Each entry below is to be given again word for word, with no pictures.

Stored records
────────────────────────────────────────

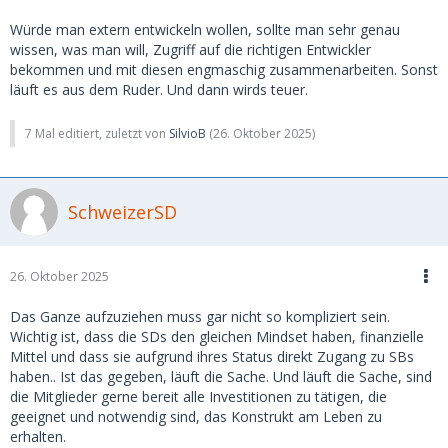
Würde man extern entwickeln wollen, sollte man sehr genau
wissen, was man will, Zugriff auf die richtigen Entwickler
bekommen und mit diesen engmaschig zusammenarbeiten. Sonst
läuft es aus dem Ruder. Und dann wirds teuer.
7 Mal editiert, zuletzt von
SilvioB
(
26. Oktober 2025
)
SchweizerSD
26. Oktober 2025
Das Ganze aufzuziehen muss gar nicht so kompliziert sein.
Wichtig ist, dass die SDs den gleichen Mindset haben, finanzielle
Mittel und dass sie aufgrund ihres Status direkt Zugang zu SBs
haben.. Ist das gegeben, läuft die Sache. Und läuft die Sache, sind
die Mitglieder gerne bereit alle Investitionen zu tätigen, die
geeignet und notwendig sind, das Konstrukt am Leben zu
erhalten.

────────────────────────────────────────

▶ _Reply to the task_:
Würde man extern entwickeln wollen, sollte man sehr genau
wissen, was man will, Zugriff auf die richtigen Entwickler
bekommen und mit diesen engmaschig zusammenarbeiten. Sonst
läuft es aus dem Ruder. Und dann wirds teuer.
7 Mal editiert, zuletzt von
SilvioB
(
26. Oktober 2025
)
SchweizerSD
26. Oktober 2025
Das Ganze aufzuziehen muss gar nicht so kompliziert sein.
Wichtig ist, dass die SDs den gleichen Mindset haben, finanzielle
Mittel und dass sie aufgrund ihres Status direkt Zugang zu SBs
haben.. Ist das gegeben, läuft die Sache. Und läuft die Sache, sind
die Mitglieder gerne bereit alle Investitionen zu tätigen, die
geeignet und notwendig sind, das Konstrukt am Leben zu
erhalten.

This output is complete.